In 1923, he became a music critic for the evening newspaper Paris-Soir. In Paris in the 1920s, he socialised with the musicians of the ‘Groupe des Six’, Jean Cocteau, Francis Poulenc and Igor Stravinsky and discovered the works of Bela Bartók and Paul Hindemith, among others, during his travels. He was a close friend of Francis Poulenc. Ferroud founded the ‘Société de Musique de Chambre Le Triton’ in 1932, which played an important role in the dissemination of contemporary music and publicised works by foreign composers that had rarely been performed in France.

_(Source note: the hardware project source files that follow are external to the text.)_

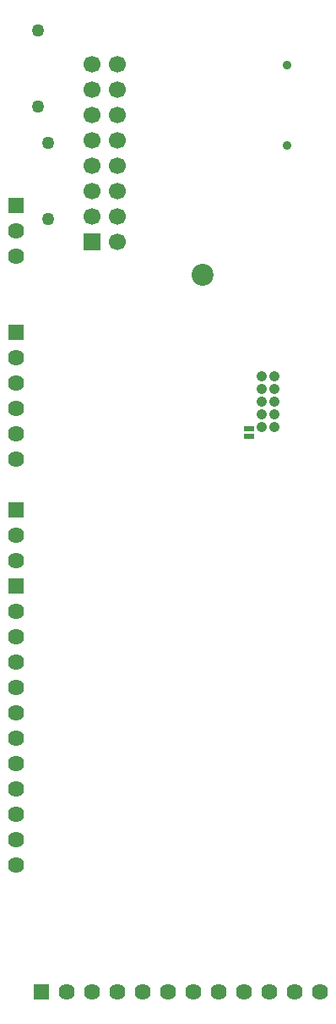
<source format=gbs>
G04 DipTrace 2.4.0.2*
%INcodec_rev2.GBS*%
%MOIN*%
%ADD30R,0.0638X0.0638*%
%ADD31C,0.0638*%
%ADD32R,0.0669X0.0669*%
%ADD33C,0.0669*%
%ADD38R,0.0394X0.0236*%
%ADD39C,0.05*%
%ADD40C,0.05*%
%ADD45C,0.042*%
%ADD52C,0.0866*%
%ADD53C,0.0354*%
%FSLAX44Y44*%
G04*
G70*
G90*
G75*
G01*
%LNBotMask*%
%LPD*%
D52*
X7874Y28740D3*
D30*
X500Y19502D3*
D31*
Y18502D3*
Y17502D3*
D30*
Y26500D3*
D31*
Y25500D3*
Y24500D3*
Y23500D3*
Y22500D3*
Y21500D3*
D30*
Y31500D3*
D31*
Y30500D3*
Y29500D3*
D32*
X3500Y30066D3*
D33*
X4500D3*
X3500Y31066D3*
X4500D3*
X3500Y32066D3*
X4500D3*
X3500Y33066D3*
X4500D3*
X3500Y34066D3*
X4500D3*
X3500Y35066D3*
X4500D3*
X3500Y36066D3*
X4500D3*
X3500Y37066D3*
X4500D3*
D53*
X11197Y33857D3*
Y37006D3*
D38*
X9689Y22377D3*
Y22692D3*
D30*
X500Y16500D3*
D31*
Y15500D3*
Y14500D3*
Y13500D3*
Y12500D3*
Y11500D3*
Y10500D3*
Y9500D3*
Y8500D3*
Y7500D3*
Y6500D3*
Y5500D3*
D30*
X1501Y500D3*
D31*
X2501D3*
X3501D3*
X4501D3*
X5501D3*
X6501D3*
X7501D3*
X8501D3*
X9501D3*
X10501D3*
X11501D3*
X12501D3*
D39*
X1375Y38379D3*
D40*
Y35379D3*
D39*
X1750Y30941D3*
D40*
Y33941D3*
D45*
X10189Y24753D3*
X10689D3*
X10189Y24253D3*
X10689D3*
X10189Y23753D3*
X10689D3*
X10189Y23253D3*
X10689D3*
X10189Y22753D3*
X10689D3*
M02*

</source>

He died at the age of 36 in a car accident while travelling in Hungary. Ferroud's works are characterised by rich counterpoint. They show influences from Bartók, Stravinsky and Hindemith.

Toan Yan is the third piece from the „Trois Pièces“

‘Toan-Yan’, the “Festival of the Double Five” (5th day of the 5th month), is one of the most important festivals in China alongside the Chinese New Year and the Moon Festival. According to legend, it dates back to the attempted rescue of Qu Yuan during the Warring States period (475-221 BC), who is said to have drowned himself in the Miluo Jiang River due to injustice suffered. The very lively and colourful festival commemorates this event. Ferroud uses an original Chinese melody in this composition.

Villa Patumbah
Zurich, Switzerland

Helene Schulthess, Querflöte, Toan-Yan
Helene Schulthess, Querflöte, Toan-Yan
Helene Schulthess, Querflöte, Toan-Yan

Carl Fürchtegott Grob-Zundel, the owner of Villa Patumbah, came from a family of bakers in Zurich. He acquired his immense wealth through his involvement in tobacco plantations in Sumatra. Villa Patumbah - named after his plantation in Sumatra - was the most exclusive property in Zurich at the time. The architects Alfred Chiodera and Theophil Tschudy combined stylistic elements from the Gothic, Renaissance and Rococo periods with motifs inspired by the Far East to create a harmonious whole.

Today, Villa Patumbah is the headquarters of the Swiss Heritage Society.